While Towson may still be a top team in the CAA, this 2020 Towson squad may be one of the weakest we’ve seen in recent years. They have holes to be filled at faceoff, goalie, attack, and midfield. However, the brad that is the Towson defense seems to never fail, and they might need to lean on that just a bit more this season. 

Rising: Maryland 

Under head coach John Tillman, the Maryland Terrapins have been one of the most consistently dominant teams in the nation. They don’t rebuild in College Park, they reload. 

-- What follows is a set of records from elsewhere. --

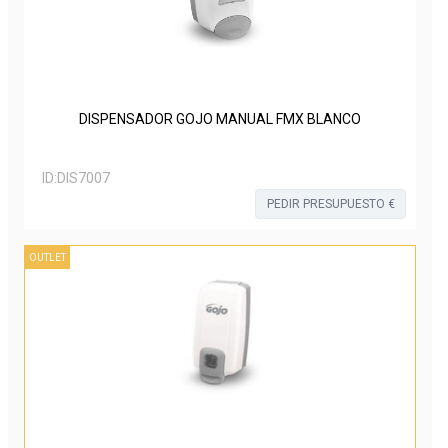
DISPENSADOR GOJO MANUAL FMX BLANCO
ID:
DIS7007
PEDIR PRESUPUESTO €
OUTLET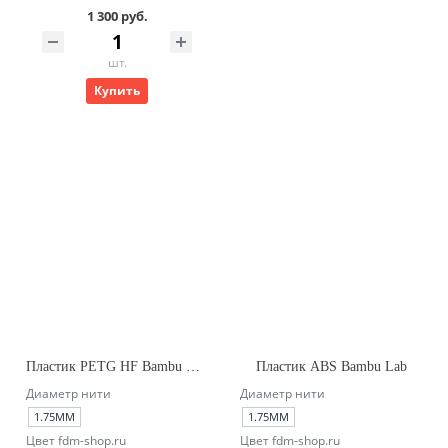
1 300 руб.
шт.
Купить
Пластик PETG HF Bambu Lab (no_spool)
Пластик ABS Bambu Lab
Диаметр нити
Диаметр нити
1.75ММ
1.75ММ
Цвет fdm-shop.ru
Цвет fdm-shop.ru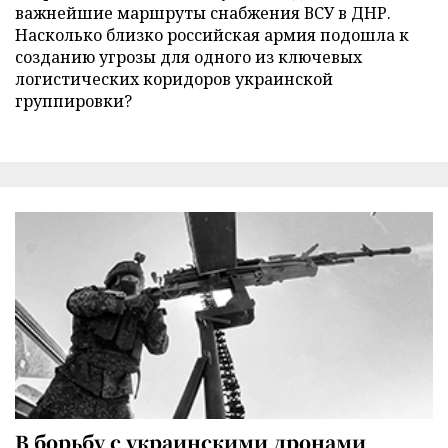
важнейшие маршруты снабжения ВСУ в ДНР.
Насколько близко российская армия подошла к
созданию угрозы для одного из ключевых
логистических коридоров украинской
группировки?
В борьбу с украинскими дронами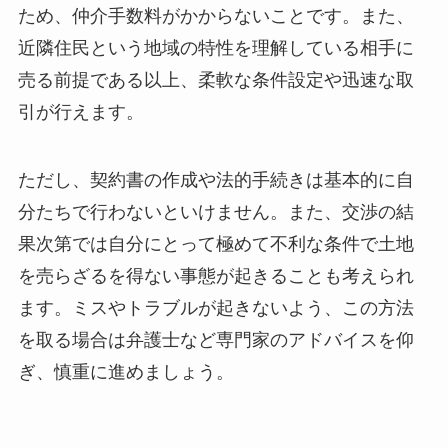
ため、仲介手数料がかからないことです。また、
近隣住民という地域の特性を理解している相手に
売る前提である以上、柔軟な条件設定や迅速な取
引が行えます。
ただし、契約書の作成や法的手続きは基本的に自
分たちで行わないといけません。また、交渉の結
果次第では自分にとって極めて不利な条件で土地
を売らざるを得ない事態が起きることも考えられ
ます。ミスやトラブルが起きないよう、この方法
を取る場合は弁護士など専門家のアドバイスを仰
ぎ、慎重に進めましょう。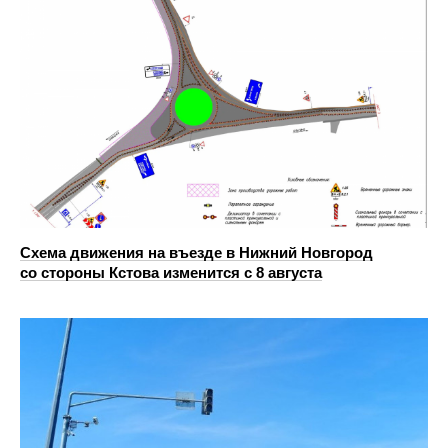
Схема движения на въезде в Нижний Новгород
со стороны Кстова изменится с 8 августа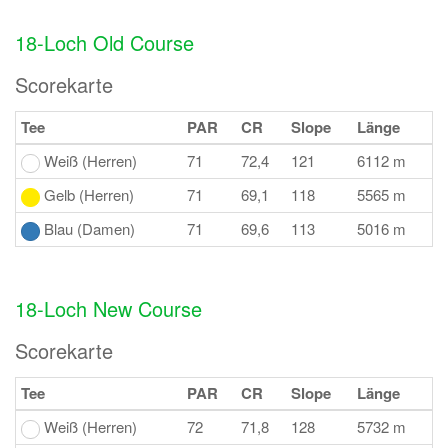
18-Loch Old Course
Scorekarte
Tee
PAR
CR
Slope
Länge
Weiß (Herren)
71
72,4
121
6112 m
Gelb (Herren)
71
69,1
118
5565 m
Blau (Damen)
71
69,6
113
5016 m
18-Loch New Course
Scorekarte
Tee
PAR
CR
Slope
Länge
Weiß (Herren)
72
71,8
128
5732 m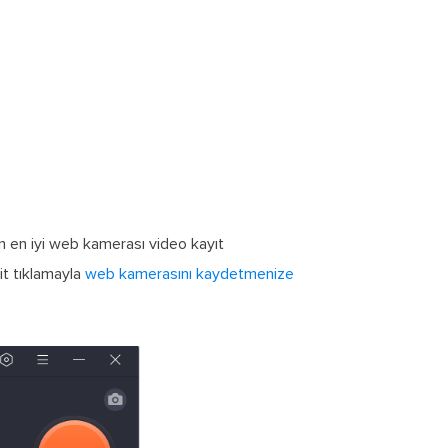
n en iyi web kamerası video kayıt
it tıklamayla
web kamerasını kaydetmenize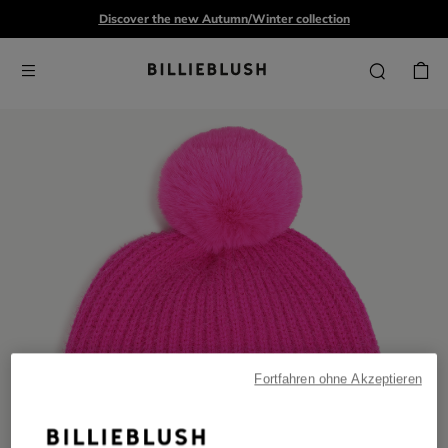
Discover the new Autumn/Winter collection
Fortfahren ohne Akzeptieren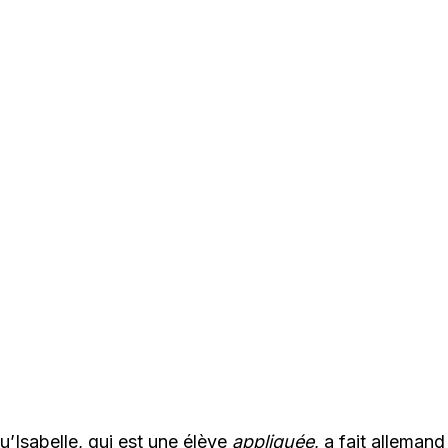
’Isabelle, qui est une élève
appliquée
, a fait alleman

The Terrapins were one of the biggest winners of the NCAA Transfer Portal, landing defenseman Nick Grill from Marquette, goalie Chris Brandau from Georgetown, LSM Michael Ubriaco from Villanova, and faceoff man Joel Truckess from Lehigh. While the Terrapins will look pretty much the same of the offensive end, they have seemingly improved their defense from a talent and depth standpoint with the transfer portal. In addition, they have another good recruiting class coming in once again. 

Falling: Loyola

Losing Tewaaraton winner Pat Spencer due to graduation is bad enough, but things only got worse for the Greyhounds when Chase Scanlan transferred to Syracuse. Loyola may still have some pieces, but nothing like last year or even the past few seasons. 

The Greyhounds only two starters returning on offense are Kevin Lindley and Aidan Olmstead. While they did add Bellarmine transfer Riley Seay and have some good young talent coming in, that burden will still be a lot for Lindley and Olmstead to carry. In addition, losing Jacob Stover hurts the Greyhounds defense immensely. 

Rising: Hampton

While Lloyd Carter did a great job at building the foundation at Hampton, newly minted head coach Rashad Devoe looks to take them further as they get closer to a full DI schedule in 2021. Entering year five, they have eight DI opponents on the schedule and there is a lot of energy building around the Pirates. In addition, they have a lot of young talent returning which is a good sign and should help Devoe instill his culture quicker. 

Falling: Boston U.

Chris Gray transferred to North Carolina and James Burr graduated. That’s 155 goals gone right there. The Terriers may have had the worst summer just based on those two facts right there. 

While they did lose their top two scorers from last season, they do have a fairly young offensive group coming back with sophomores Timmy Leh, Jake Cates, and others. They also add Towson transfer Phil Weis and return goalie Joe McSorley, which are two big positives for the program. However, with a young core and a key transfer coming in there could be some friction as far as chemistry goes, and even with the positives they still lose a ton of production and leadership.